Timberline coach Kevin Young is amazed by Stewart’s qualities.
“I don’t think I’ll ever see someone like him,” Young said. “You can’t replace a kid like him. A lot of coaches never get to coach someone like him.”
Football is easy for Stewart – or at least it appears that way.
He is 5-foot-10, 224 pounds, with feet like a ballerina and the power of a bull. He has balance to go with surprising speed – he finished third in the 100 meters at last year’s Class 4A state championships.
Stewart is a player who, while bothered by muscle spasms in his lower back, could rush for 294 yards and 120 yards in back-to-back playoff games.
He is a kid’s kid, prone to practical jokes and ribbing from coaches and teammates. His mother worries about his driving.
Despite the deluge of calls and mail from schools steeped in tradition, Stewart is handling recruiting like he handles would-be tacklers.
“I think he and his mom are doing a great job with it all,” Young said. But people don’t realize how much pressure it is to put on a 17-year-old kid. It’s a pretty big-time commitment from him. It’s hard to say no sometimes.”

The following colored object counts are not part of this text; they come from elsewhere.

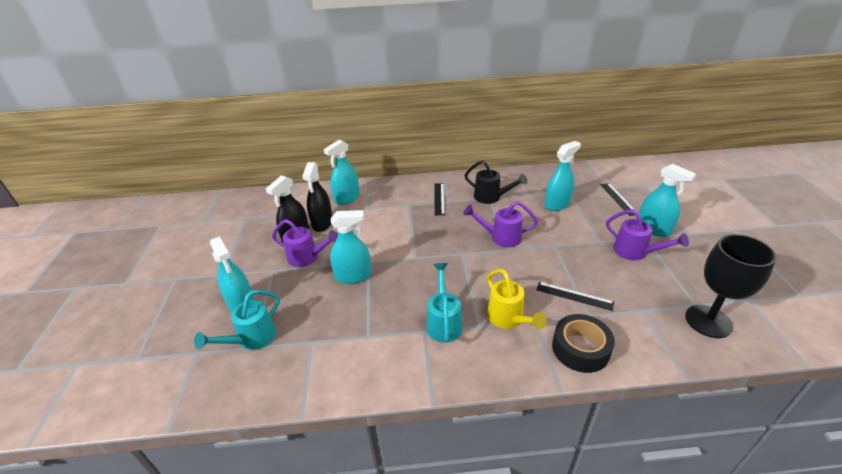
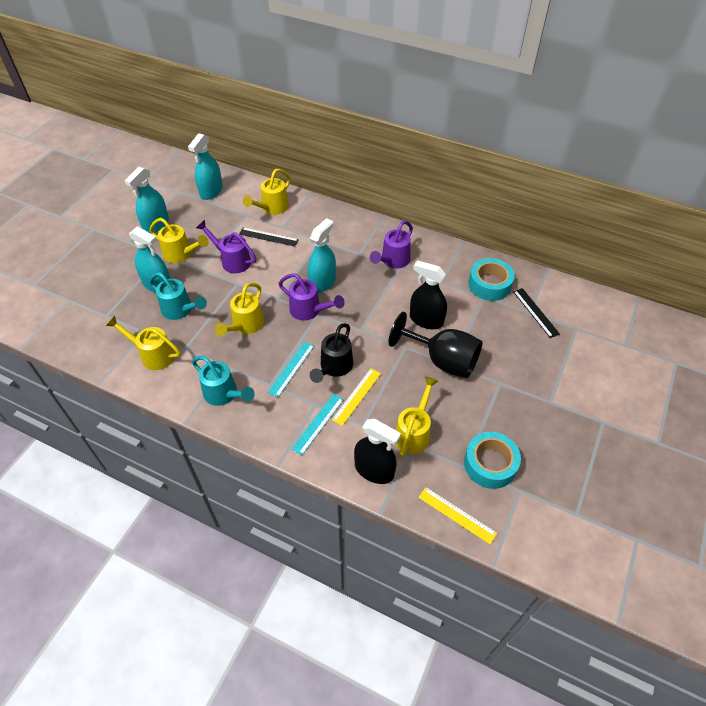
black ruler: [434,183,445,215] [536,282,614,311] [600,183,635,216] = 3 -> [239,227,299,247] [513,288,560,338] = 2
black tape: [552,314,615,373] = 1 -> none = 0
turquoise ruler: none = 0 -> [268,341,314,397] [291,394,344,455] = 2
turquoise spray bottle: [210,236,255,312] [324,140,360,205] [330,210,372,284] [545,141,581,211] [639,164,696,237] = 5 -> [124,167,169,233] [129,226,170,293] [188,133,223,200] [308,218,336,293] = 4
turquoise tape: none = 0 -> [464,432,521,489] [468,258,515,301] = 2
yellow ruler: none = 0 -> [332,369,381,426] [418,487,497,544] = 2
yellow watering can: [487,269,547,329] = 1 -> [106,315,181,370] [149,218,209,263] [215,283,264,337] [243,169,291,215] [396,376,438,456] = 5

Stewart remains coy, saying he will take his time and use all five of his allotted official visits. After all, this type of thing only happens once.
“Right now, it’s like meeting a girl for the first time,” Daniels said. “You go through that feeling of attractiveness. Like, ‘Wow, they like me.’ I think right now, he hasn’t filtered it down to other things. He’s enjoying it all. He’s still a kid.”